Instructions to follow:
Every line from the one with "FIGURE8 Bibliographic coupling" to the one with "Figure 13. ( a", including those two, is to be copied exactly; all other lines of the entries below are left out.

#### Extracted entries

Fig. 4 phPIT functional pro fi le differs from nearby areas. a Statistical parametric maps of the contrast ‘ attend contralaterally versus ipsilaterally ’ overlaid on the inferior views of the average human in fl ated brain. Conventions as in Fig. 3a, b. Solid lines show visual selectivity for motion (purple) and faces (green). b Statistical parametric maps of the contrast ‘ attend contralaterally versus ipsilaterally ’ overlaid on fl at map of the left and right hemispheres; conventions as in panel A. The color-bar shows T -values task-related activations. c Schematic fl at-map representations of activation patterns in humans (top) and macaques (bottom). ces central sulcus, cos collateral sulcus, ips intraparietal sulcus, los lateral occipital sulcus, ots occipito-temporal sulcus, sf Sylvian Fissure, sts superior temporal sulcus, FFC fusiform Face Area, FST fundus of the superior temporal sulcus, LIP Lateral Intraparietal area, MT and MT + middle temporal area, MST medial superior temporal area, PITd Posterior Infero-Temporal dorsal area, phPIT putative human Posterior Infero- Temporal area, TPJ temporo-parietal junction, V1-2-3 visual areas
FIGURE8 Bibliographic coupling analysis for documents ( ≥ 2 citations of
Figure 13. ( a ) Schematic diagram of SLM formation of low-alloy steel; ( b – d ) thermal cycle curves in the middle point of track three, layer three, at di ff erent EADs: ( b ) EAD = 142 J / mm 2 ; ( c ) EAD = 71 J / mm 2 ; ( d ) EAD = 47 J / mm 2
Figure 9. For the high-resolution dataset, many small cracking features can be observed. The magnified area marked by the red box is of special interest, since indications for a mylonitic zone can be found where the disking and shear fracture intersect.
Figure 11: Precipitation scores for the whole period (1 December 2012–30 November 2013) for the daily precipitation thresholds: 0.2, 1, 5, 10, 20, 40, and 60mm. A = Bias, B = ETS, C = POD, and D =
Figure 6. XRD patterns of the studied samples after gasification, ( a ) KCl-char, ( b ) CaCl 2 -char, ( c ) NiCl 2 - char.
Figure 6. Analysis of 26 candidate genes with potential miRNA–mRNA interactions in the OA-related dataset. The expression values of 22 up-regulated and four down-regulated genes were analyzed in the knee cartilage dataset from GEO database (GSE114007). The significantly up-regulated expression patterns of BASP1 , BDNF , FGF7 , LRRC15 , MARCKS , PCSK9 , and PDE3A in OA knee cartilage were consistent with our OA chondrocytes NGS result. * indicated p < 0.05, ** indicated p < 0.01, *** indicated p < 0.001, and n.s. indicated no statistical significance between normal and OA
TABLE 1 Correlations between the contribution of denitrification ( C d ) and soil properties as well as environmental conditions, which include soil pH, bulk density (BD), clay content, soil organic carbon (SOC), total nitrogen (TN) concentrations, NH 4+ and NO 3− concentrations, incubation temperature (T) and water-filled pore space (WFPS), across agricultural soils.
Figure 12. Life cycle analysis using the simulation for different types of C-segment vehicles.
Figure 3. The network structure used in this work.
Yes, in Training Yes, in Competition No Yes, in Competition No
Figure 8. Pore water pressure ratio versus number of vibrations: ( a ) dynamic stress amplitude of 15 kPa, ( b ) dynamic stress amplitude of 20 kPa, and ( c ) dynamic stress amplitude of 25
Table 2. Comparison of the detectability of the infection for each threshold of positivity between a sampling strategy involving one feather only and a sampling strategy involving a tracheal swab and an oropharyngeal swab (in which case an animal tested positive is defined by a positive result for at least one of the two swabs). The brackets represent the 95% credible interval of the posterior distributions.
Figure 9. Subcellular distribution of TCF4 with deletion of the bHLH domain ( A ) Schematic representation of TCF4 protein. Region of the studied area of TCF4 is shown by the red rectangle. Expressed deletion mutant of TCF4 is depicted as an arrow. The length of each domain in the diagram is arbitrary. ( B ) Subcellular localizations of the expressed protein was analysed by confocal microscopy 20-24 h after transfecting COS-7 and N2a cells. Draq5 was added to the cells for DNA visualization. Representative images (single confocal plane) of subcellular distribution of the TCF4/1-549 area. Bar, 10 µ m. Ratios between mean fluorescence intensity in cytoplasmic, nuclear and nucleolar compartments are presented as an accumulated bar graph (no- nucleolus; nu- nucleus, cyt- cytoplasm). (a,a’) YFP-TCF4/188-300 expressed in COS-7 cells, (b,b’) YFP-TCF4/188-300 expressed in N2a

########

Written answer:
FIGURE8 Bibliographic coupling analysis for documents ( ≥ 2 citations of
Figure 13. ( a ) Schematic diagram of SLM formation of low-alloy steel; ( b – d ) thermal cycle curves in the middle point of track three, layer three, at di ff erent EADs: ( b ) EAD = 142 J / mm 2 ; ( c ) EAD = 71 J / mm 2 ; ( d ) EAD = 47 J / mm 2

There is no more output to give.